If we plug the elemnts of the canonical basis into the map we get the following:
$$\varphi\left(\begin{bmatrix} 1 & 0 \\0 & 0\end{bmatrix}\right)= 1$$ $$\varphi\left(\begin{bmatrix} 0 & 1 \\ 0 & 0\end{bmatrix}\right)= 0$$ $$\varphi\left(\begin{bmatrix} 0 & 0 \\1 & 0 \end{bmatrix}\right)= 0$$ $$\varphi\left(\begin{bmatrix} 0 & 0 \\0 & 1 \end{bmatrix}\right)= 1$$
However, I don't know what's the size of the resulting matrix representation. In other words, should I arrange my resulting scalars as a $2\times 2$ matrix or something different?
Thank you in advance!
You have that $\varphi$ is linear, so $\varphi\in Hom_\mathbb{R}(M_{2\times 2}(\mathbb{R}),\mathbb{R})$, so $\left[\varphi\right]\in M_{1\times 4}(\mathbb{R})$ (i.e. it is a row-vector roughly speaking) being $\dim_\mathbb{R}M_{2\times 2}(\mathbb{R})=4$, as you noticed by taking the canonical basis.
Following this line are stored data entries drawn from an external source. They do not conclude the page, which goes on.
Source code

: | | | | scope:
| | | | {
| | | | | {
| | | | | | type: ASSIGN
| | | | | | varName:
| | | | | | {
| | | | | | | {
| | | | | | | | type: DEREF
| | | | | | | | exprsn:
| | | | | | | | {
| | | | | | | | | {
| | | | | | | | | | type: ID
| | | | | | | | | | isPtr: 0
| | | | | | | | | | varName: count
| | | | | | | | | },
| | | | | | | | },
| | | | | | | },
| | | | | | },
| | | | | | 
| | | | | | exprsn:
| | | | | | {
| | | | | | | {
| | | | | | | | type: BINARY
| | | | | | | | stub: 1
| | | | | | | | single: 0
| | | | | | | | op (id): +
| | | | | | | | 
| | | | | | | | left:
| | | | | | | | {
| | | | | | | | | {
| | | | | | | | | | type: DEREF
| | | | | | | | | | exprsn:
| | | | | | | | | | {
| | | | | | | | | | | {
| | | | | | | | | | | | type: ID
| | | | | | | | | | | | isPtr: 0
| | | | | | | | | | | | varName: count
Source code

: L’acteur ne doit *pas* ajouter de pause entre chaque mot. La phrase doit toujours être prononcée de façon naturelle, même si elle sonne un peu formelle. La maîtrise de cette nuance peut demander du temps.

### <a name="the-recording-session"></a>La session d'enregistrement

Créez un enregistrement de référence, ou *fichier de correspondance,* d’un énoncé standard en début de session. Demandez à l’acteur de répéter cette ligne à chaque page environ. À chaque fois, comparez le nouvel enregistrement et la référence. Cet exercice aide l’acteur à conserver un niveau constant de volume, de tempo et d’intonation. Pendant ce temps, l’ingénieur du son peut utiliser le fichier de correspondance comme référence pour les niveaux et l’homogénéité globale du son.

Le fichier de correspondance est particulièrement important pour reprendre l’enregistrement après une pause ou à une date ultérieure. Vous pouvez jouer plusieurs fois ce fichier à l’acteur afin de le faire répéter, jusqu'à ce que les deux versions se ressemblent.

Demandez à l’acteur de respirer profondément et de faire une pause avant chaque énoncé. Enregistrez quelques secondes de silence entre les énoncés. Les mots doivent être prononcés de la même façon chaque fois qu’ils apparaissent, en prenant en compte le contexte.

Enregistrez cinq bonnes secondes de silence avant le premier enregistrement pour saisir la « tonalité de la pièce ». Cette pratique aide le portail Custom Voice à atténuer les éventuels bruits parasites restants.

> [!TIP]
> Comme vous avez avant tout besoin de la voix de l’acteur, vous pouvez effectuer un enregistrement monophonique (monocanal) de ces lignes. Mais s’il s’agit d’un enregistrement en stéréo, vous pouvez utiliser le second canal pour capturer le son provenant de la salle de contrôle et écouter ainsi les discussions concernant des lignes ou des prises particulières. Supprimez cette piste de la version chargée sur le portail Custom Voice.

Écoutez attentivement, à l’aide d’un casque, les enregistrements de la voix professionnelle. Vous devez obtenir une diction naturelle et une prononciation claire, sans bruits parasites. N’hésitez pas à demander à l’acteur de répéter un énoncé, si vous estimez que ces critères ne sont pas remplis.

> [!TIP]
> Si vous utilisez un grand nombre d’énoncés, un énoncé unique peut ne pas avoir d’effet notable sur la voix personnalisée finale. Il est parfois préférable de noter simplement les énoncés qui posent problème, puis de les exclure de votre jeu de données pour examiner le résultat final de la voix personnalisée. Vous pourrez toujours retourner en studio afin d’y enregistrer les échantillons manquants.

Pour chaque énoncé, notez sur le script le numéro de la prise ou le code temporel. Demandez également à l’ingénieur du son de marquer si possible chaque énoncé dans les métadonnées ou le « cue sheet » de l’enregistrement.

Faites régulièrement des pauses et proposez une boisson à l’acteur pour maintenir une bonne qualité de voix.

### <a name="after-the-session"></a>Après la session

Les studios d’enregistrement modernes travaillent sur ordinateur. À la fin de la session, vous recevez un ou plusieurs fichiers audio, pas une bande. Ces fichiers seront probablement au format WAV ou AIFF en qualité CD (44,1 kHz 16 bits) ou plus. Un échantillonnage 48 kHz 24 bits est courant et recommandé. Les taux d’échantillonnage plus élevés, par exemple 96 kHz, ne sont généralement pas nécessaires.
Here one could be confused by the "transformation" of matrices into vectors, but just note that if $V$ is an $\mathbb{R}$-vector space then a choice of a $\mathcal{B}$ base of $V$ gives you an isomorphism of vector spaces $[·]_\mathcal{B}:V\longrightarrow\mathbb{R}^{\left|\mathcal{B}\right|}$